Warning signs of suicide from the National Institute of Health (n.d) are seen throughout the literature. Please take a second to check in with your peer or co-worker and see if they have any of these signs: 

  • Talking about wanting to die
  • Discussing their guilt or shame
  • Apologizing for being a burden
  • Feeling empty, hopeless, trapped, having no reason to live, extremely sad, more anxious, agitated, rage, unbearable emotional or physical pain
  • Changing behavior
  • Researching ways to die
  • Withdraw from friends
  • Give away items
  • Saying goodbye
  • Preparing will
  • Risk-taking
  • Mood swings
  • Eating or sleeping more or less
  • Drugs/alcohol

What can we do?

  • Speak up and Advocate
  • Safe Harbor
  • Safe staffing issues
  • Listen mindfully
  • Disallow subpar training
  • Hold dismissive leadership accountable
  • Report retaliation for expressing concerns or pointing out unsafe practices
  • Require suicide prevention training
  • Ensure a safe environment
  • Develop peer support programs- most of us want to talk with others who have shared experience
  • Create systemic change
  • Destigmatize the need for mental health care
  • Call people out on bullying
  • Do not partake in bullying
  • Support a nurse who was just verbally or physically abused
  • Deter “unhelpful” support (Maben, 2022)
  • Organize a suicide awareness event
  • Zero Tolerance for workplace violence and bullying
  • Treatment for the effects of workplace violence and bullying (Yossep et al., 2022)

 

Current resources:

(Goal to increase care specifically for nurses!)
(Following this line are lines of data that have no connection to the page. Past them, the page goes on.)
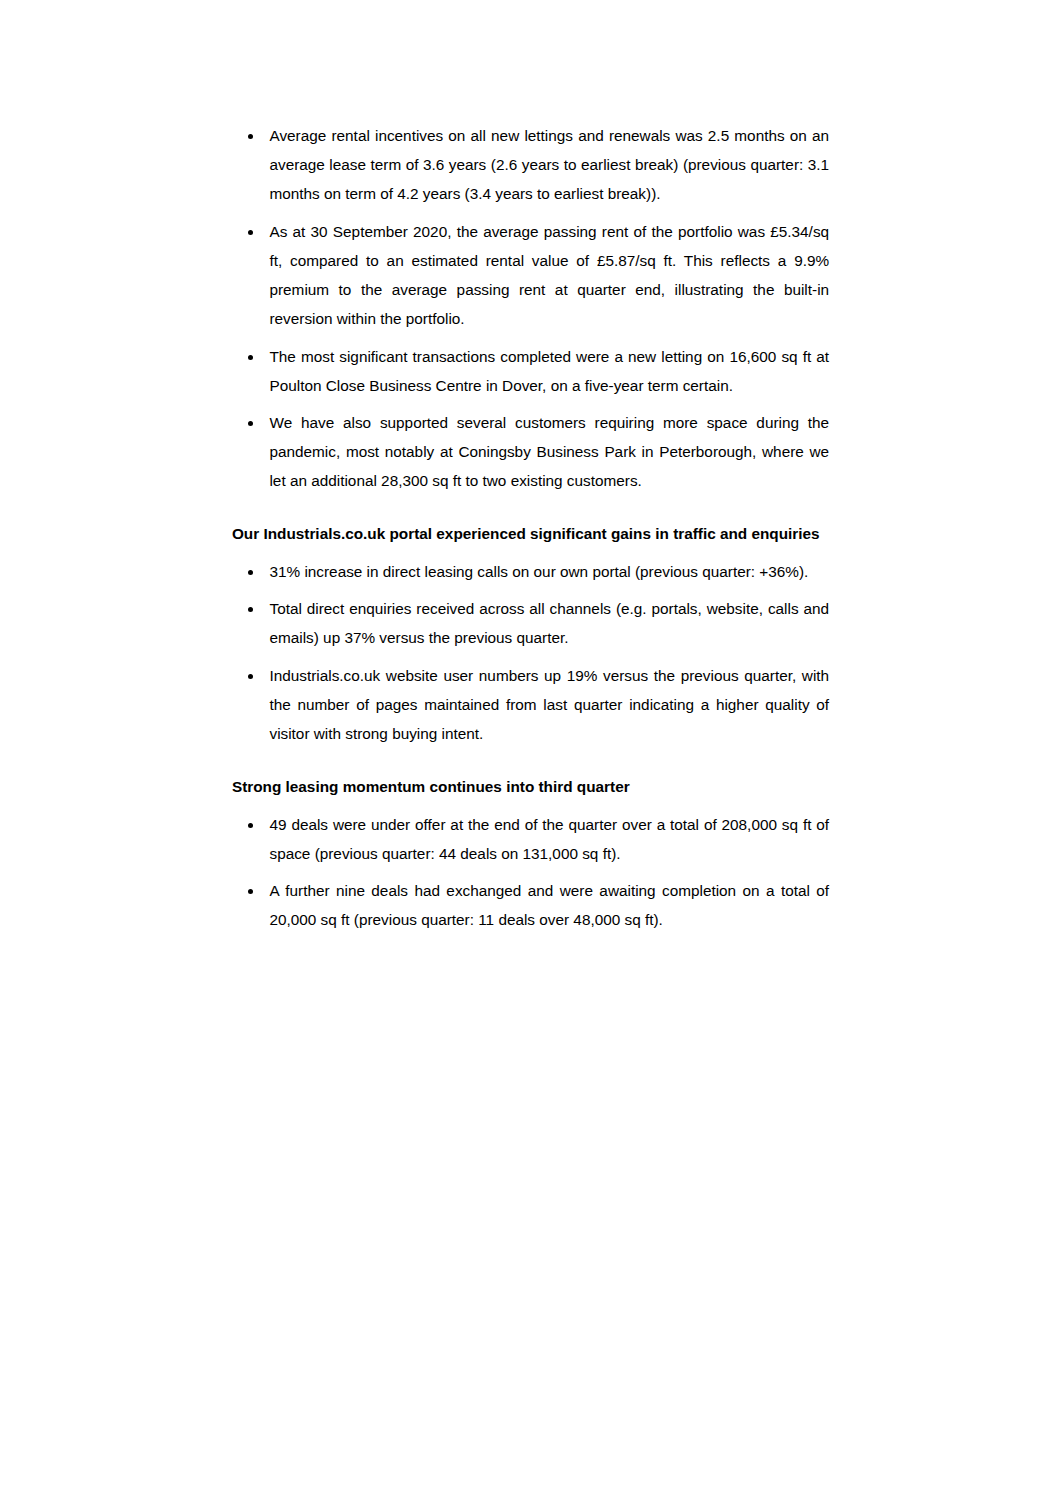Average rental incentives on all new lettings and renewals was 2.5 months on an average lease term of 3.6 years (2.6 years to earliest break) (previous quarter: 3.1 months on term of 4.2 years (3.4 years to earliest break)).
As at 30 September 2020, the average passing rent of the portfolio was £5.34/sq ft, compared to an estimated rental value of £5.87/sq ft. This reflects a 9.9% premium to the average passing rent at quarter end, illustrating the built-in reversion within the portfolio.
The most significant transactions completed were a new letting on 16,600 sq ft at Poulton Close Business Centre in Dover, on a five-year term certain.
We have also supported several customers requiring more space during the pandemic, most notably at Coningsby Business Park in Peterborough, where we let an additional 28,300 sq ft to two existing customers.
Our Industrials.co.uk portal experienced significant gains in traffic and enquiries
31% increase in direct leasing calls on our own portal (previous quarter: +36%).
Total direct enquiries received across all channels (e.g. portals, website, calls and emails) up 37% versus the previous quarter.
Industrials.co.uk website user numbers up 19% versus the previous quarter, with the number of pages maintained from last quarter indicating a higher quality of visitor with strong buying intent.
Strong leasing momentum continues into third quarter
49 deals were under offer at the end of the quarter over a total of 208,000 sq ft of space (previous quarter: 44 deals on 131,000 sq ft).
A further nine deals had exchanged and were awaiting completion on a total of 20,000 sq ft (previous quarter: 11 deals over 48,000 sq ft).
  • 988 Suicide and Crisis Lifeline: Call or text 988 to connect with a trained counselor 
  • Crisis text line: Text FRONTLINE to 741741 to connect with a crisis counselor for free support.
  • The Well-Being Initiative: The American Nurse Foundation offers a variety of resources to support nurses’ mental health
  • The Emotional PPE project: Non-profit providing free, confidential therapy to healthcare workers. 

Content of this article has been developed in collaboration with the referenced State Nursing Association.